TASK: From the entries below, return exactly the lines beginning at the one that contains "apple: none [265,252,296,283]" and ending at the one that contains "wall art: none", both of them included, and only those lines.

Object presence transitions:
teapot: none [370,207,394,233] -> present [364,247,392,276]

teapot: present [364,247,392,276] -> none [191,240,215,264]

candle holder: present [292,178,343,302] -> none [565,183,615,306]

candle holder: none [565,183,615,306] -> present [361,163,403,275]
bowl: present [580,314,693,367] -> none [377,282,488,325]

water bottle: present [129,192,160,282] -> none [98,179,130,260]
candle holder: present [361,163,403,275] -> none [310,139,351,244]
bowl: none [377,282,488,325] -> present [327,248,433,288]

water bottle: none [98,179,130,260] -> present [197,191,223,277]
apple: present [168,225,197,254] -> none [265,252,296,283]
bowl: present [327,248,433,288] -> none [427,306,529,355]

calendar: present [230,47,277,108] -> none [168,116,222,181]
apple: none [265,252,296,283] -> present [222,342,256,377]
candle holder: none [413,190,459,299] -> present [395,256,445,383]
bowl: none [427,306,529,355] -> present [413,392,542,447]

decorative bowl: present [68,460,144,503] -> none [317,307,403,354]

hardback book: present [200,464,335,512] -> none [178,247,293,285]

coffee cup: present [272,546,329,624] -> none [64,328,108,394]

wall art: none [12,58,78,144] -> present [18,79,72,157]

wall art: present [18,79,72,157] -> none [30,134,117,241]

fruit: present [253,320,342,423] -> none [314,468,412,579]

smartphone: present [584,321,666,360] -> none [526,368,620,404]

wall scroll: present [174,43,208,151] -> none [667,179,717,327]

THE ANSWER:
apple: none [265,252,296,283] -> present [222,342,256,377]
candle holder: none [413,190,459,299] -> present [395,256,445,383]
bowl: none [427,306,529,355] -> present [413,392,542,447]

decorative bowl: present [68,460,144,503] -> none [317,307,403,354]

hardback book: present [200,464,335,512] -> none [178,247,293,285]

coffee cup: present [272,546,329,624] -> none [64,328,108,394]

wall art: none [12,58,78,144] -> present [18,79,72,157]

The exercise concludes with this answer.